(Dataset entries)

•••

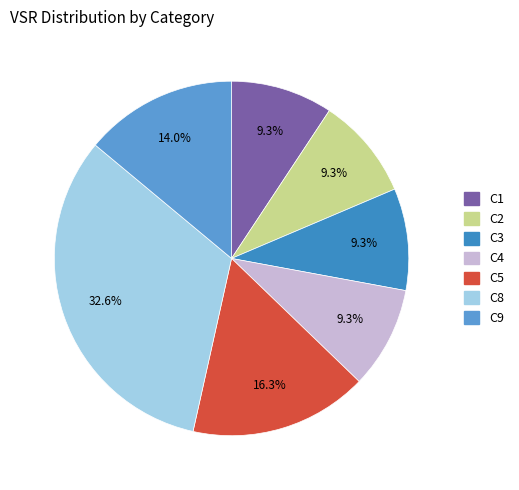

How many segments does this pie chart have?

7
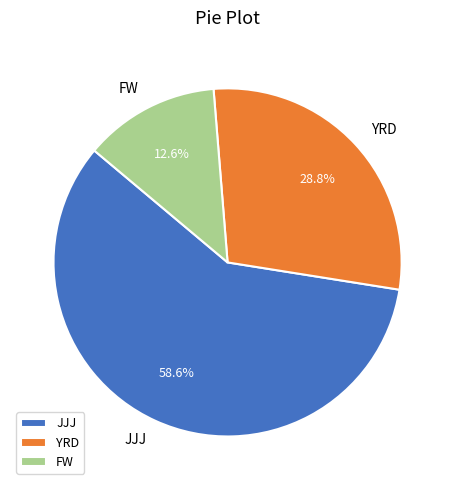

To the nearest percent, what portion does YRD represent?

29%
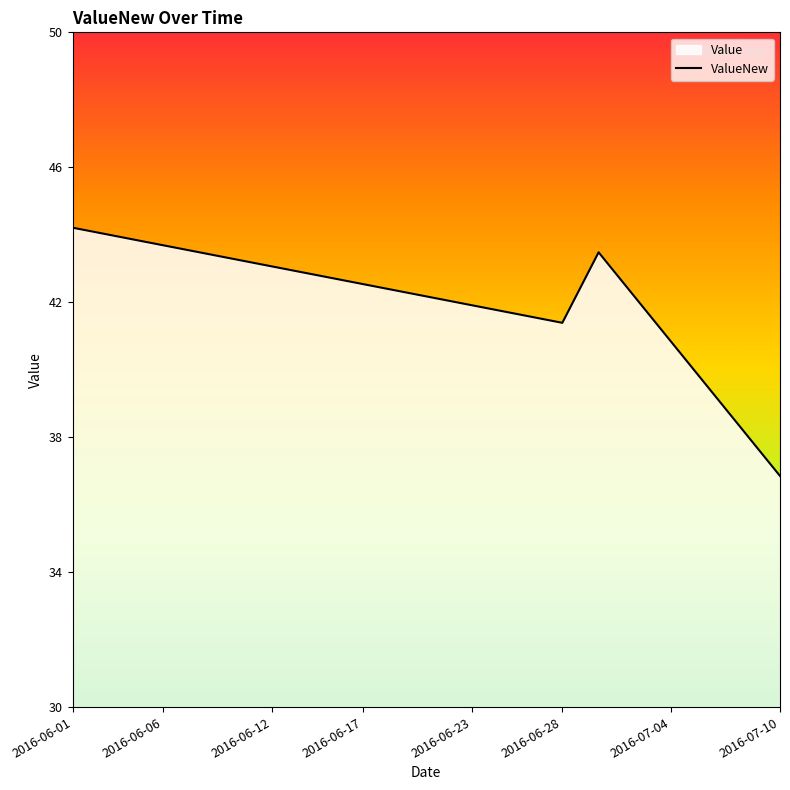

Which label corresponds to the smallest value in the chart?

2016-07-10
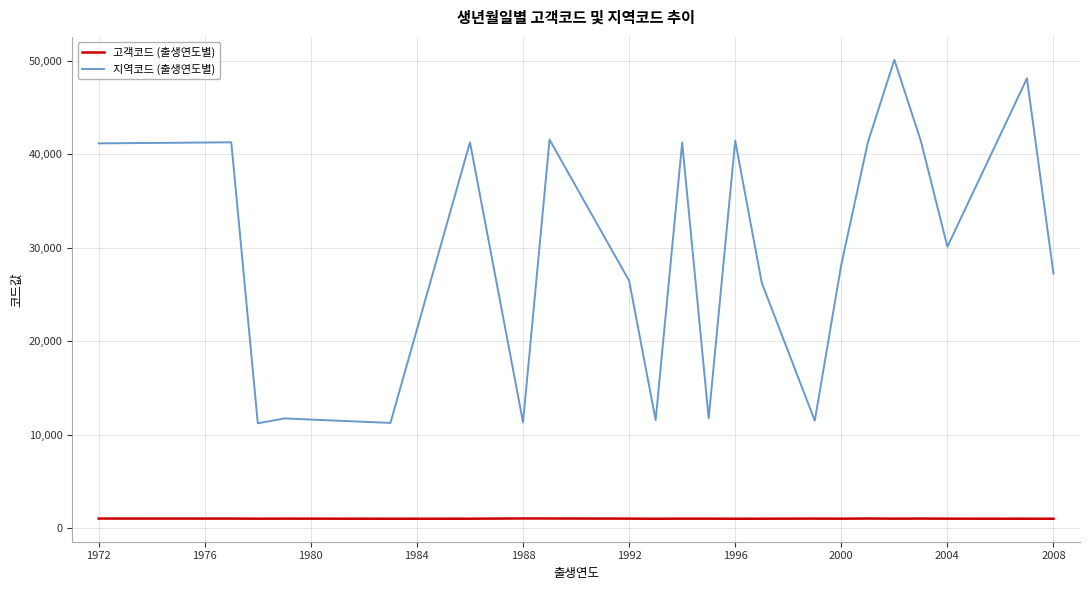

Which series has the largest range (max minus min)?

지역코드 (출생연도별)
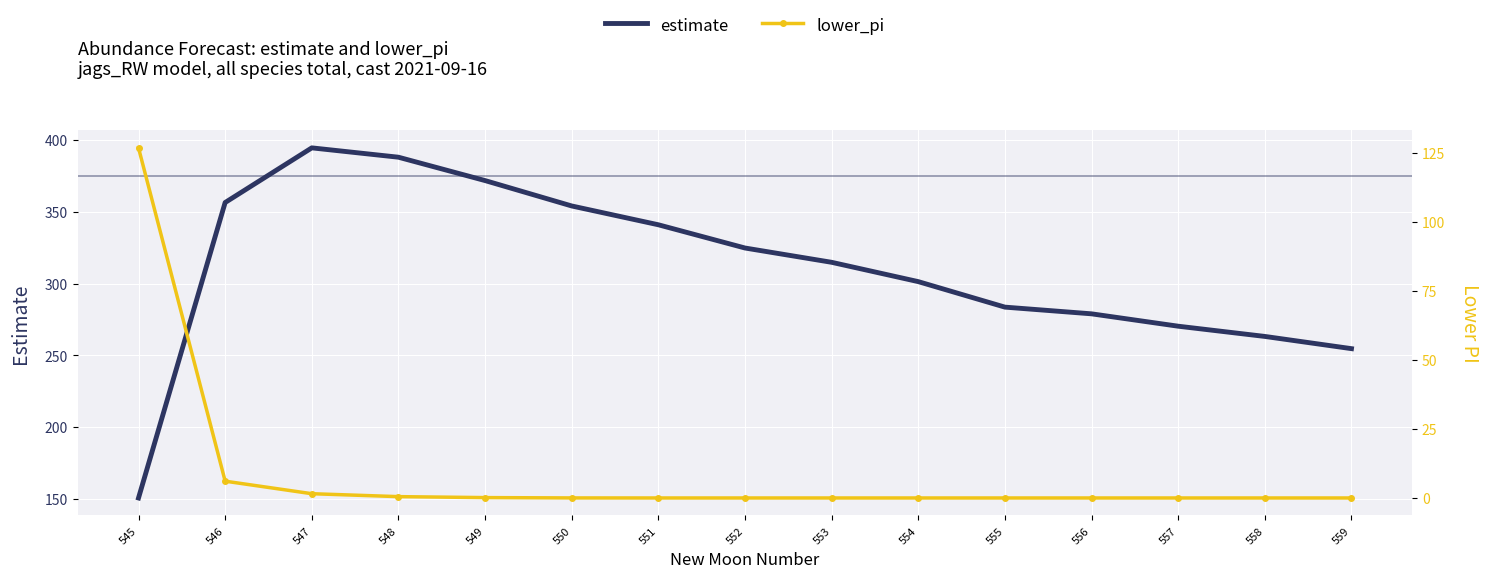

Count the number of categories in the chart.

15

•••

_Work order_
Give back every line of the listing above word for word, and leave out the pictures.

_Result of this exercise_
How many segments does this pie chart have?

7

To the nearest percent, what portion does YRD represent?

29%

Which label corresponds to the smallest value in the chart?

2016-07-10

Which series has the largest range (max minus min)?

지역코드 (출생연도별)

Count the number of categories in the chart.

15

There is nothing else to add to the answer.